阿舟忽然后退兩步,腳下踩過草地,發出細微聲響。
四下很快徹底歸于寂靜。
這方寂靜之下的墓室中,是更加深不見底的寂靜。
漆黑中走出一道血淋淋的影子,踉蹌跪倒在冰涼的墓磚上,如一只真正的鬼物。
至此,少微自己也記不清究竟花了幾個時辰才闖過那些墓室防盜機關,也記不清受過多少次傷,又與死亡有過多少回擦肩。

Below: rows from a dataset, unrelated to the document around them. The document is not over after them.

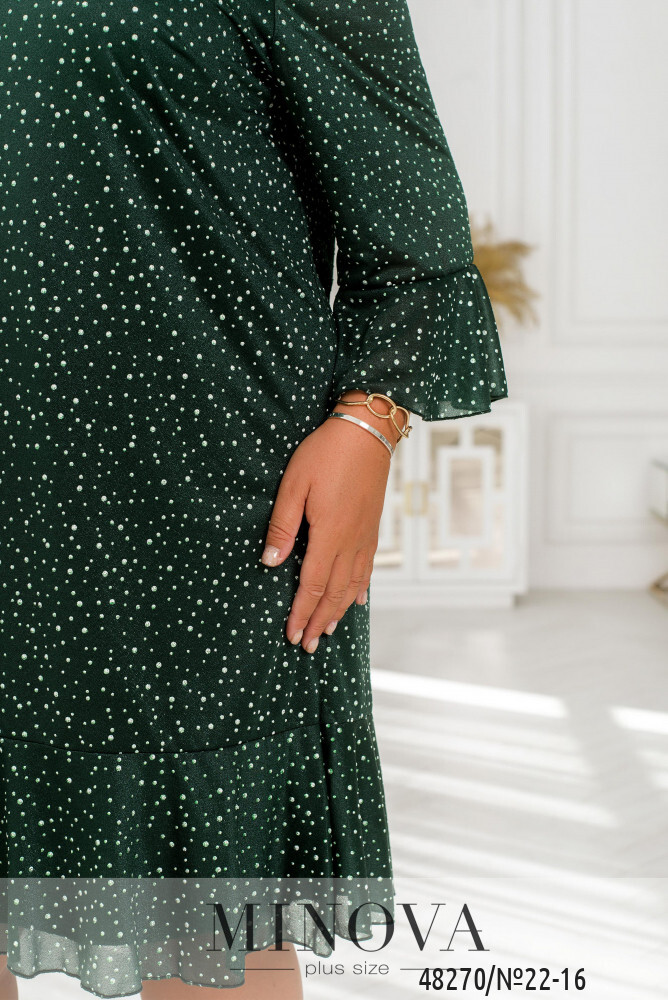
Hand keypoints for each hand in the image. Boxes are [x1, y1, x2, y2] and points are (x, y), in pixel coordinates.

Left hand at [259, 398, 400, 652]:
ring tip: (326, 631)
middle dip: (318, 621)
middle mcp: (351, 542)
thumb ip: (282, 526)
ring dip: (338, 611)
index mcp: (329, 534)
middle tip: (305, 645)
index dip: (301, 613)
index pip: (312, 585)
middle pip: (333, 593)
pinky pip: (367, 569)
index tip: (291, 634)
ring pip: (352, 585)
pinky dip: (360, 590)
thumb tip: (270, 562)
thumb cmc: (325, 454)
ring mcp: (365, 537)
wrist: (366, 432)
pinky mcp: (372, 528)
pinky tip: (356, 600)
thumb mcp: (294, 485)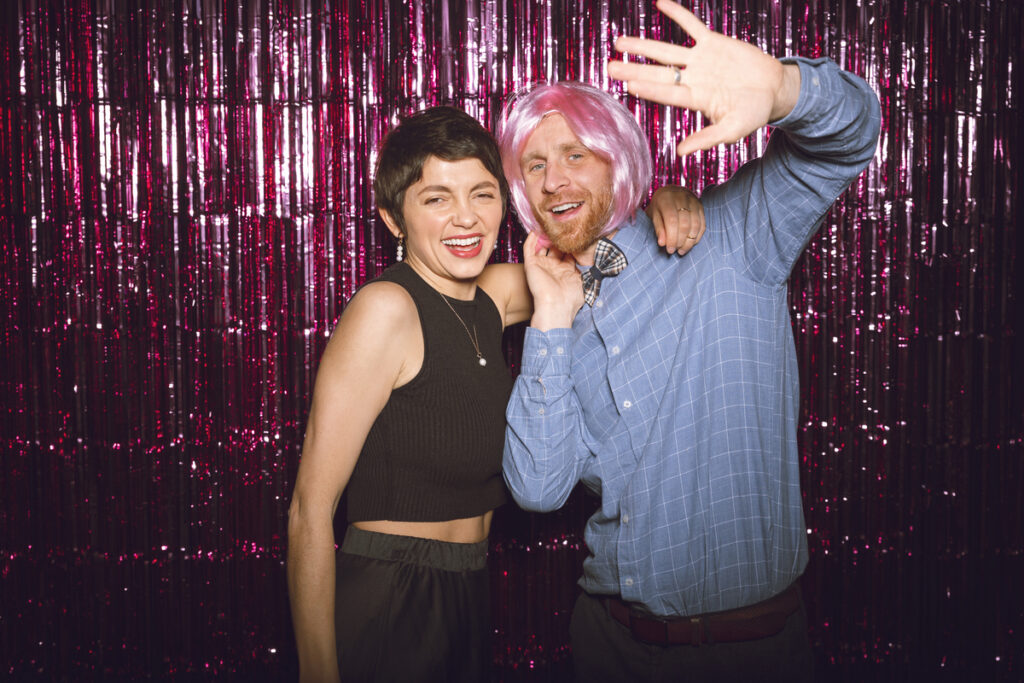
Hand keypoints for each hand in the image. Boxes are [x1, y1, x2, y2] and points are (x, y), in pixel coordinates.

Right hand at [523, 232, 583, 330]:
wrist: (556, 306)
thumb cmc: (570, 298)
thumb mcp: (583, 282)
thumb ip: (587, 271)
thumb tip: (599, 262)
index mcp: (565, 271)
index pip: (567, 253)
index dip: (570, 243)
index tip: (576, 232)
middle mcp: (553, 267)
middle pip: (554, 247)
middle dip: (558, 237)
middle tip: (563, 225)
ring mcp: (542, 265)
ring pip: (541, 246)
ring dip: (544, 235)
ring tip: (549, 224)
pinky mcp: (531, 264)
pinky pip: (528, 248)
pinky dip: (531, 238)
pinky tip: (537, 229)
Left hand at [607, 0, 800, 156]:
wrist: (774, 90)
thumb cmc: (753, 113)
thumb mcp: (732, 130)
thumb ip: (707, 138)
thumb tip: (680, 152)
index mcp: (695, 99)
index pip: (667, 93)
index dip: (649, 88)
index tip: (628, 84)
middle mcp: (692, 79)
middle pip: (657, 72)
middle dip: (634, 69)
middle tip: (609, 67)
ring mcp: (700, 60)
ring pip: (666, 50)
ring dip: (643, 45)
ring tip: (619, 42)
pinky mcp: (713, 43)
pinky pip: (692, 25)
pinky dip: (677, 14)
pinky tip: (659, 3)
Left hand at [646, 185, 704, 254]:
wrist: (670, 192)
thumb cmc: (659, 206)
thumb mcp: (653, 215)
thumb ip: (658, 228)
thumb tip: (662, 243)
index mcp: (666, 198)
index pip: (672, 221)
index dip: (671, 237)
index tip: (669, 249)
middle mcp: (682, 197)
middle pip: (685, 224)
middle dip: (680, 241)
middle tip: (675, 250)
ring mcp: (694, 201)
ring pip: (696, 225)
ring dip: (689, 241)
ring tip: (682, 250)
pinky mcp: (701, 207)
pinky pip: (702, 224)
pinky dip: (697, 237)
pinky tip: (690, 244)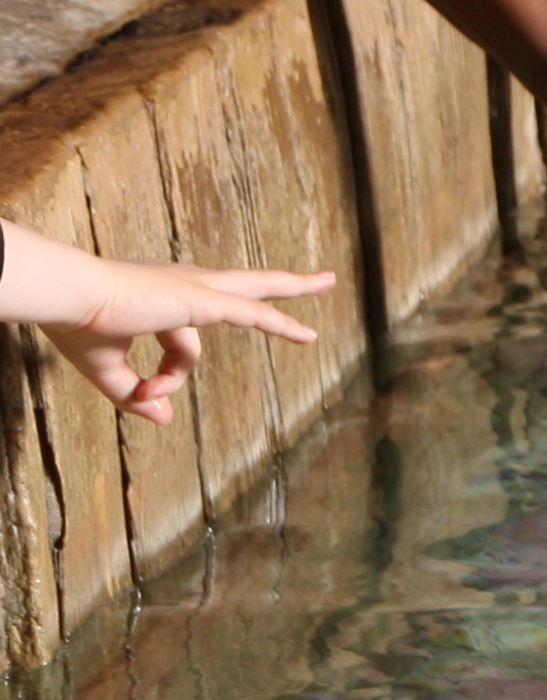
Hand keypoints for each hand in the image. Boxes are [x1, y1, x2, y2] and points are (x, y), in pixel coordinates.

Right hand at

世間絕無僅有的奇力,在黑暗中也能清楚分辨一切的五感,從第一俠客身上習來的輕功,廝殺里攢下的保命經驗,隨身備下的止血藥,家奴偷來的材料令墨貍趕制的護心軟甲,每走一步、每受一次傷都在總結機關規律的冷靜不懼……如此種種,哪怕缺了一樣,都絕不可能活著闖到這里。
而人在高度緊繃下,會產生一種誤解,好似只要闖過眼前艱險的死局,便能看到生路。
事實卻并非如此。
這里應當已是地下墓室的外沿,隱約唯見幾條墓道縱橫,已經再無墓絆、暗箭、毒針、毒煙等殺傷力極強的機關,一切聲音消失,只有無盡死寂黑暗。
應對機關時無暇多想,沒有任何分心的機會,此刻停了下來,浸泡在這無邊死寂陰冷中,仿佛已經墜入地獄。
身體的感受也像極了身處地獄,各處傷口的血不可能完全止得住,口中也在往外滲血,為了延緩吸入的毒煙滲入臟腑、而封閉了幾處穴位,但抵御機關的過程中不免拼盡全力,同封閉的穴位沖突之下,以至于血氣運行混亂。